Sheena Lipp worked
for Cargill from 1995 until her termination in 2014. In 2000, Lipp was
diagnosed with an incurable lung disease which required several work
restrictions starting in 2012, including: out of town doctor’s appointments,
days off during “flare ups,” a working environment free from dust or dirt, and
lifting assistance. Cargill accommodated each and every request. Cargill had a
progressive disciplinary attendance policy that allowed six unplanned absences
a year without discipline. Additional absences would trigger written warnings
followed by termination. The attendance policy also stated that employees may
be required to provide medical verification of an illness related absence.
In January of
2014, Lipp went on a nine month unplanned absence related to the health
conditions of her mother. When she returned in October, Lipp had accrued 194
unplanned absences and was given a last chance warning. Shortly after, Lipp
called in sick to work without medical verification (as required by Cargill
policy) and was terminated from her employment.
The 8th
Circuit affirmed the lower court’s summary judgment in favor of Cargill finding
that Lipp could be terminated because Lipp was not a qualified individual under
the ADA due to the high number of unplanned absences which amounted to an
inability to meet an essential function of her job—attendance. The court
further held that Lipp’s argument that Cargill failed to accommodate her after
she returned to work by refusing to provide intermittent time off for her lung
condition was not reasonable because additional absences would not enable her
to perform the essential function of regular and reliable attendance but would
actually relieve her of that function—which is not required under the ADA's
protections. Finally, Lipp argued that 195 absences were reasonable because
although Cargill could have terminated Lipp after 9 unauthorized absences it
did not do so.

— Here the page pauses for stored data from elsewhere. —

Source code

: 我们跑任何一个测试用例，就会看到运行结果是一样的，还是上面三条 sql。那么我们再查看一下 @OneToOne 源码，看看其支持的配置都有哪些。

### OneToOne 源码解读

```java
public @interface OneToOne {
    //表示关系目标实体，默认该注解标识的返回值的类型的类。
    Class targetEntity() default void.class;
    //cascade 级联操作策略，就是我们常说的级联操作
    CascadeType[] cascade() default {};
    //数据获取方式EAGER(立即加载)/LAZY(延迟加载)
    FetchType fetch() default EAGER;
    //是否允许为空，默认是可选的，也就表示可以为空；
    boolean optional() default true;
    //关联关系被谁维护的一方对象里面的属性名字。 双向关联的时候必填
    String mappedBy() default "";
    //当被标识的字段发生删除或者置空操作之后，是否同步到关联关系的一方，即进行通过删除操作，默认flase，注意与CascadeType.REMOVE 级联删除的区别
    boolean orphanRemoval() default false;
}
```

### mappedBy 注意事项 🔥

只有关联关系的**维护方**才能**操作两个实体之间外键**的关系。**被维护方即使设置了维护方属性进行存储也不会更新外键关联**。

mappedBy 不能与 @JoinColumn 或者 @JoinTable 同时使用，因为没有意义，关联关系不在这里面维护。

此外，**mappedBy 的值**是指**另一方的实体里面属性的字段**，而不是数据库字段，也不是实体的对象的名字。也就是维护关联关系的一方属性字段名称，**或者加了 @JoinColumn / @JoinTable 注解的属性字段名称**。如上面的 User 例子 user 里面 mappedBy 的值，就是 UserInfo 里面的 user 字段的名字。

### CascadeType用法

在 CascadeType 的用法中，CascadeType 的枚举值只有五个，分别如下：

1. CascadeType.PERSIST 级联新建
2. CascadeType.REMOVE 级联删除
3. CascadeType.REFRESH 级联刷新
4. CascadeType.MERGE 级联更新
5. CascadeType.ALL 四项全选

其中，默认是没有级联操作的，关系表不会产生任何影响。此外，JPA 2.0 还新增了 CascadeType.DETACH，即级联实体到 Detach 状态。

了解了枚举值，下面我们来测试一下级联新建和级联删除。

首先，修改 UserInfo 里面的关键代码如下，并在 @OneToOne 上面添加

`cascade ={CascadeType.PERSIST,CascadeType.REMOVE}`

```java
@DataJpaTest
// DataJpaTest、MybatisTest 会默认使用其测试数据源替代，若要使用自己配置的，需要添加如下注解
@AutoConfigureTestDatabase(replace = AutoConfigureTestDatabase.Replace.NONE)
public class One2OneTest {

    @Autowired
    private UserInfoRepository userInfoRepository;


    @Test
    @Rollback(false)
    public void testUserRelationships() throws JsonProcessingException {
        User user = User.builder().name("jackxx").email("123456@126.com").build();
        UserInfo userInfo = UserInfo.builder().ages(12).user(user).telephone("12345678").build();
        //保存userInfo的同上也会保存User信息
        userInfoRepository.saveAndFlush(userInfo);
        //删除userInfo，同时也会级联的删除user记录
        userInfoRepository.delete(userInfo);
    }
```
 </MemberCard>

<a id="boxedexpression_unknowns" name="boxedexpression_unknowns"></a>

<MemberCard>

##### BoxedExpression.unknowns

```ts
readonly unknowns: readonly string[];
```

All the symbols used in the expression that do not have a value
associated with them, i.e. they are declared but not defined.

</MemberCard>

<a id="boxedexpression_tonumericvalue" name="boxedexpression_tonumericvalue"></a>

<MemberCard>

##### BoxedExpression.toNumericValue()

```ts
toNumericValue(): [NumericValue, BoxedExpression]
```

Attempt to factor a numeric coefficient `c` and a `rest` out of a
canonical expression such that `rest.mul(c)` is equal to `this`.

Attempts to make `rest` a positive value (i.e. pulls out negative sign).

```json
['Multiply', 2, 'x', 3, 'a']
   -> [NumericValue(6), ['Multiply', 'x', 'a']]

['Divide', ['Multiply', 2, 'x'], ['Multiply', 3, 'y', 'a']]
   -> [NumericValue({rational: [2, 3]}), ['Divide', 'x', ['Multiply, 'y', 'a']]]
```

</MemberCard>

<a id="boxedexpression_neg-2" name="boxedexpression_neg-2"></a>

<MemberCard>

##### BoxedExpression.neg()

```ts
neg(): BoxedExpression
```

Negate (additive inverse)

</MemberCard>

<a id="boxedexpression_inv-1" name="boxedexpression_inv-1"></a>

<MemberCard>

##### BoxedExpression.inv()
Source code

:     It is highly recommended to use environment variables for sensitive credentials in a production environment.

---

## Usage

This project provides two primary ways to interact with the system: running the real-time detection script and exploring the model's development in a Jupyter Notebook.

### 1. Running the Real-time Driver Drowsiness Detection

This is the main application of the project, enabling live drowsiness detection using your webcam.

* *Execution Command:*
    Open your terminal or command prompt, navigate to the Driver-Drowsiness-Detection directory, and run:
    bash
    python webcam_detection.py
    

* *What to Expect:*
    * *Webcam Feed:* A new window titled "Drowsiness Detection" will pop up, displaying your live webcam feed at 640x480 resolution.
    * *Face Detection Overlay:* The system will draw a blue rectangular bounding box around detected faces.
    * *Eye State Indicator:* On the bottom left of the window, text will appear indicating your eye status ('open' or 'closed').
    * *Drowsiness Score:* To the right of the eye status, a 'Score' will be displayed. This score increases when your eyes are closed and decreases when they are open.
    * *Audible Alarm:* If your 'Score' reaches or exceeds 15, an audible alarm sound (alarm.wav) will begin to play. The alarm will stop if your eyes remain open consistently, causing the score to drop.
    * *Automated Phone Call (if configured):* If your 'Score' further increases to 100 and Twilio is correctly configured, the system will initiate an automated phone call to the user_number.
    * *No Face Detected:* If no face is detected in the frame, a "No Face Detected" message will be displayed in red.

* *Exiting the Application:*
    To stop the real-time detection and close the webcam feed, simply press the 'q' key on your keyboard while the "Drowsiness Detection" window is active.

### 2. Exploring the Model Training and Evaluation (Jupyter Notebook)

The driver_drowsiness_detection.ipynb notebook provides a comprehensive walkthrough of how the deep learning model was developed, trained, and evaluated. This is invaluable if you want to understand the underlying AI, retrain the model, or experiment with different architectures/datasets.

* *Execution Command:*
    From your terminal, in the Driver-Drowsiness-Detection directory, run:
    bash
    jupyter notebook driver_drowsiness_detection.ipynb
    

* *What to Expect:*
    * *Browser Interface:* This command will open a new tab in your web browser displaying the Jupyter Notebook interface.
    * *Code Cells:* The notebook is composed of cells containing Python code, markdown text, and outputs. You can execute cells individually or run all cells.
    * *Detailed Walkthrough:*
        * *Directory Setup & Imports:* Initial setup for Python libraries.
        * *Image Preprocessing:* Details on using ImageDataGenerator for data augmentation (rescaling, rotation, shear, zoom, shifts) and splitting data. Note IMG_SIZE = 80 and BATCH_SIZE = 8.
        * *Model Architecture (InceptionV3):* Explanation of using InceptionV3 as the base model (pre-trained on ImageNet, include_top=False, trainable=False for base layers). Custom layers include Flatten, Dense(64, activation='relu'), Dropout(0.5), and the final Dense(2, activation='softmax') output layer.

The 8th Circuit noted that an employer who bends over
backwards for its employees “must not be punished for its generosity by being
deemed to have conceded the reasonableness of so far-reaching an accommodation.”
As redeeming as
this decision may seem to employers well-versed with absentee employees, it is
important to remember that discrimination and reasonable accommodation cases
are very fact specific. We cannot
stress enough the importance of the interactive process between an employer and
employee. An employer must be careful when determining which absences are
authorized and unauthorized—especially if the employer is looking to change
course from how it made attendance decisions in the past.